§ **Set exercise**
Reproduce the following data word for word, line by line.

-- start Source material --

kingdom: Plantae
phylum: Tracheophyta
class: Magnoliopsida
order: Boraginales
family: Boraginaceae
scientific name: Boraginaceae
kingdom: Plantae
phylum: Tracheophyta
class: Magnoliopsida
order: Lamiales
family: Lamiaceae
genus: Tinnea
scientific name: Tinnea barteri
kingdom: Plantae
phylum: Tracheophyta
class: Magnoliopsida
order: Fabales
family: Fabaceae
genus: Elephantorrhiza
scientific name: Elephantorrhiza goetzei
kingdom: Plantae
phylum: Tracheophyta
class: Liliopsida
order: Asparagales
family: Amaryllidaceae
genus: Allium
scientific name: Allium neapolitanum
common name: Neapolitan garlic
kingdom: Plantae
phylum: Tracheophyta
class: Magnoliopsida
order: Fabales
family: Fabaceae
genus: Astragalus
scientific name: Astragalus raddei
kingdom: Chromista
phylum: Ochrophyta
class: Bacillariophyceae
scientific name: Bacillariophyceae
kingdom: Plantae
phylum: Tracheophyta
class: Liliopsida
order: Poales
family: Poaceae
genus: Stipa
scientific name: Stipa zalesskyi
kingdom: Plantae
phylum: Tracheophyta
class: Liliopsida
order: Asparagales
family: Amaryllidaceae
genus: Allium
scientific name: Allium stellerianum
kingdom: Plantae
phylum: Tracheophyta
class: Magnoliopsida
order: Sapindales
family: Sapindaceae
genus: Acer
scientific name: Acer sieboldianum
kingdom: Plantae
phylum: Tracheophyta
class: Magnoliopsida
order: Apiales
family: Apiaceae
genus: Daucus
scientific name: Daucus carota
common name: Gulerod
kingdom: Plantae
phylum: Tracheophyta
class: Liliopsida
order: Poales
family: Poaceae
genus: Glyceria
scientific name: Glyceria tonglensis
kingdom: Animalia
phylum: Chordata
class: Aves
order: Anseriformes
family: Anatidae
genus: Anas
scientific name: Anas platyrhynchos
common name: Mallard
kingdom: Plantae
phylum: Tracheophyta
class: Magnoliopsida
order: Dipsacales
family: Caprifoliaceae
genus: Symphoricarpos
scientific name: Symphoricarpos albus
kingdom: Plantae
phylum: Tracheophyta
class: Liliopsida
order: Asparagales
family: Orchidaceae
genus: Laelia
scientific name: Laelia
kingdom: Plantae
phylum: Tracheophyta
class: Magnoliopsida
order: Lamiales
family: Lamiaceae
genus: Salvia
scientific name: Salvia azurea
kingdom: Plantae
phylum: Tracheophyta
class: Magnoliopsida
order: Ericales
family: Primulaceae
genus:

-- end Source material --

§ **Expected output**
kingdom: Plantae
phylum: Tracheophyta
class: Magnoliopsida
order: Boraginales
family: Boraginaceae
scientific name: Boraginaceae
kingdom: Plantae
phylum: Tracheophyta
class: Magnoliopsida
order: Lamiales
family: Lamiaceae
genus: Tinnea
scientific name: Tinnea barteri
kingdom: Plantae
phylum: Tracheophyta
class: Magnoliopsida
order: Fabales
family: Fabaceae
genus: Elephantorrhiza
scientific name: Elephantorrhiza goetzei
kingdom: Plantae
phylum: Tracheophyta
class: Liliopsida
order: Asparagales
family: Amaryllidaceae
genus: Allium
scientific name: Allium neapolitanum
common name: Neapolitan garlic
kingdom: Plantae
phylum: Tracheophyta
class: Magnoliopsida
order: Fabales
family: Fabaceae
genus: Astragalus
scientific name: Astragalus raddei
kingdom: Chromista
phylum: Ochrophyta
class: Bacillariophyceae
scientific name: Bacillariophyceae
kingdom: Plantae
phylum: Tracheophyta
class: Liliopsida
order: Poales
family: Poaceae
genus: Stipa
scientific name: Stipa zalesskyi
kingdom: Plantae
phylum: Tracheophyta
class: Liliopsida
order: Asparagales
family: Amaryllidaceae
genus: Allium
scientific name: Allium stellerianum
kingdom: Plantae
phylum: Tracheophyta
class: Magnoliopsida
order: Sapindales
family: Sapindaceae
genus: Acer
scientific name: Acer sieboldianum
kingdom: Plantae
phylum: Tracheophyta
class: Magnoliopsida
order: Apiales
family: Apiaceae
genus: Daucus
scientific name: Daucus carota
common name: Gulerod
kingdom: Plantae
phylum: Tracheophyta
class: Liliopsida
order: Poales
family: Poaceae
genus: Glyceria
scientific name: Glyceria tonglensis
kingdom: Animalia
phylum: Chordata
class: Aves
order: Anseriformes
family: Anatidae
genus: Anas
scientific name: Anas platyrhynchos
common name: Mallard
kingdom: Plantae
phylum: Tracheophyta
class: Magnoliopsida
order: Dipsacales
family: Caprifoliaceae
genus: Symphoricarpos
scientific name: Symphoricarpos albus
kingdom: Plantae
phylum: Tracheophyta
class: Liliopsida
order: Asparagales
family: Orchidaceae
genus: Laelia
scientific name: Laelia
kingdom: Plantae
phylum: Tracheophyta
class: Magnoliopsida
order: Lamiales
family: Lamiaceae
genus: Salvia
scientific name: Salvia azurea
kingdom: Plantae
phylum: Tracheophyta
class: Magnoliopsida
order: Ericales
family: Primulaceae
genus:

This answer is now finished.